Not just a Trafigura but anyone financing the union deal would inevitably have demanded the equivalent potential upside returns and charged a huge cost of capital – whether directly or indirectly (as it seems was the case) in the form of huge tax breaks – and that’s even in the highly questionable event that any deal could be completed at all.

The Government has folks inside who have done international capital markets deals before and are at least sophisticated enough to have recognised this. So they knew from the beginning that the union was unlikely ever to raise the capital to credibly restart the refinery under the right terms. Why did they originally take the union’s deal over the other bidders, only to renege on it now?

The political operatives among us might come to the following conclusion: the Government knew the trade union could never raise the cash without eventually (even if not initially) demanding unreasonably rich terms to please demanding financiers, but it also knew that it needed, if not union support, then at least not active union opposition before the August general election.

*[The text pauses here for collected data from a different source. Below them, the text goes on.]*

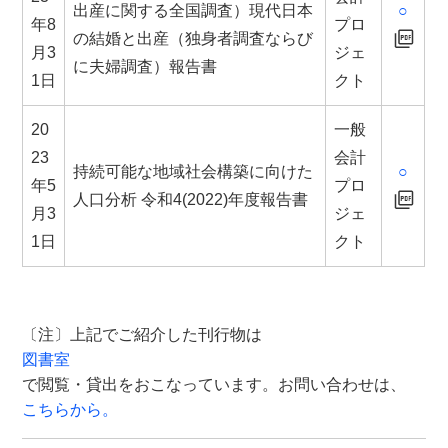
出産に関する全国調査）現代日本
○
年8
プロ
の結婚と出産（独身者調査ならび
月3
ジェ
に夫婦調査）報告書
1日
クト
20
一般
23
会計
持続可能な地域社会構築に向けた
○
年5
プロ
人口分析 令和4(2022)年度報告書
月3
ジェ
1日
クト
〔注〕上記でご紹介した刊行物は
図書室
で閲覧・貸出をおこなっています。お問い合わせは、
こちらから。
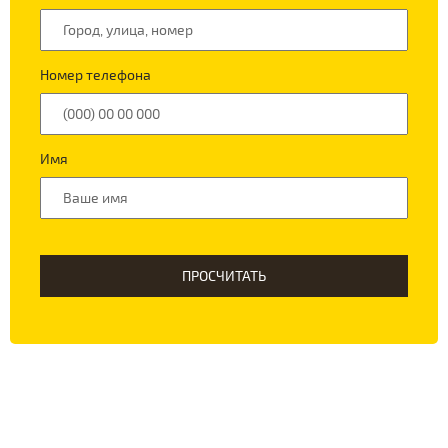
Номер телефона
Имя
ПРОСЧИТАТЬ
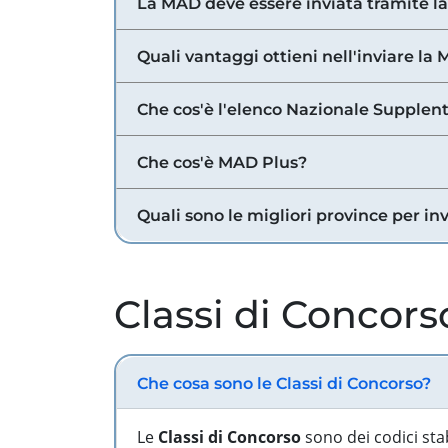
La MAD deve essere inviata tramite l
Quali vantaggi ottieni nell'inviare la
Che cos'è l'elenco Nazionale Supplent
Che cos'è MAD Plus?
Quali sono le migliori province per in
Classi di Concors
Che cosa sono le Classi di Concorso?
Le
Classi di Concorso
sono dei codici sta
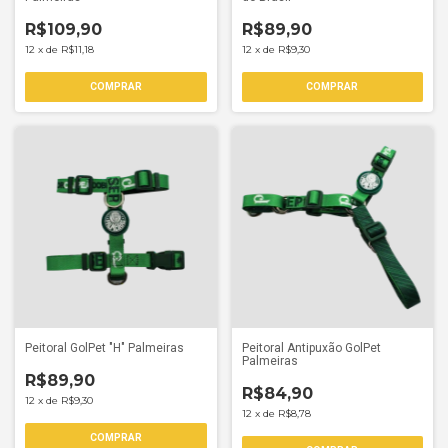
R$109,90
R$89,90
12
x
de
R$11,18
12
x
de
R$9,30
COMPRAR
COMPRAR
Peitoral GolPet "H" Palmeiras
Peitoral Antipuxão GolPet
Palmeiras
R$89,90
R$84,90
12
x
de
R$9,30
12
x
de
R$8,78
COMPRAR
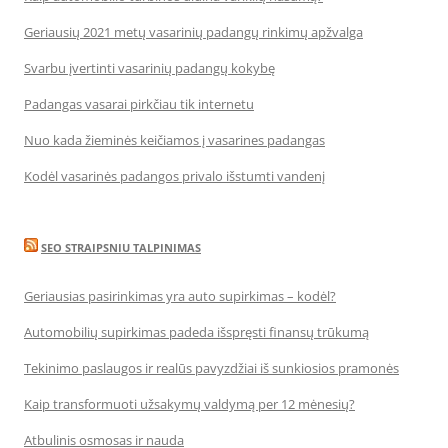
Geriausių 2021 metų vasarinių padangų rinkimų apžvalga
Svarbu įvertinti vasarinių padangų kokybę
Padangas vasarai pirkčiau tik internetu
Nuo kada žieminės keičiamos į vasarines padangas
Kodėl vasarinės padangos privalo išstumti vandenį
SEO STRAIPSNIU TALPINIMAS
Geriausias pasirinkimas yra auto supirkimas – kodėl?
Automobilių supirkimas padeda išspręsti finansų trūkumą
Tekinimo paslaugos ir realūs pavyzdžiai iš sunkiosios pramonės
Kaip transformuoti užsakymų valdymą per 12 mėnesių?
Atbulinis osmosas ir nauda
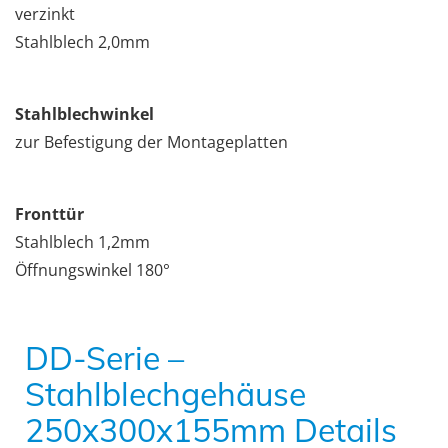
verzinkt
Stahlblech 2,0mm
Stahlblechwinkel
zur Befestigung der Montageplatten
Fronttür
Stahlblech 1,2mm
Öffnungswinkel 180°
DD-Serie –
Stahlblechgehäuse
250x300x155mm Details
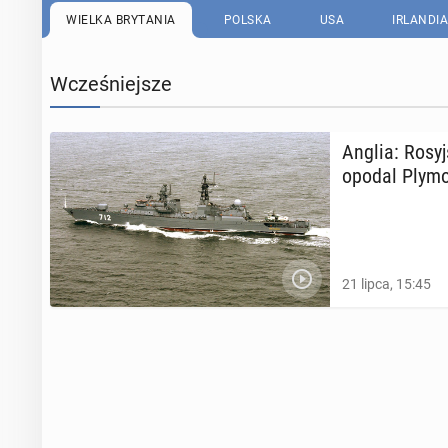
WIELKA BRYTANIA
POLSKA
USA
IRLANDIA
Wcześniejsze
Anglia: Ro­sy
opo­dal Ply­mo
21 lipca, 15:45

Knowing this, it reasoned that the best way forward, without completely giving away the asset to an entity which was unlikely to be able to restart it profitably (possibly leading to a second crisis) was to accept the offer, but call the union’s bluff by making it conditional on it proving the means and capacity to restart the refinery.

Of course, the Government could not call the bluff too soon – doing so before the election could result in a nasty public fight. The best approach would be to keep the process chugging along until after the election, when challenging the union would be less politically costly.

Anyone with the gift of the gab and some familiarity with Powerpoint and Excel can do up a term sheet, but only a few players have the ability to execute a serious project like this. On paper, the union originally made the biggest offer. But where was the cash going to come from, and under what terms?

So back to the negotiation table. Who knows? Maybe the union can find serious international management and credible institutional financial backing under reasonable terms, in which case we should all support them to get the deal done in time for Christmas lunch.

Until then, the Government is likely to return to one of the other bidders on its shortlist – particularly international energy firms Beowulf or Klestch. Beowulf originally offered the Government a decent deal, but all that was pre-covid19. We’ll have to see whether those offers still hold.

As for the thousands of unemployed – the enterprising among them are not waiting for announcement by any oil investor, but are slowly, then quickly, turning to entrepreneurship. How can they do otherwise, when the alternative is empty fridges and despair?

Kiran Mathur Mohammed is a social entrepreneur, economist and businessman. He is a former banker, and a graduate of the University of Edinburgh.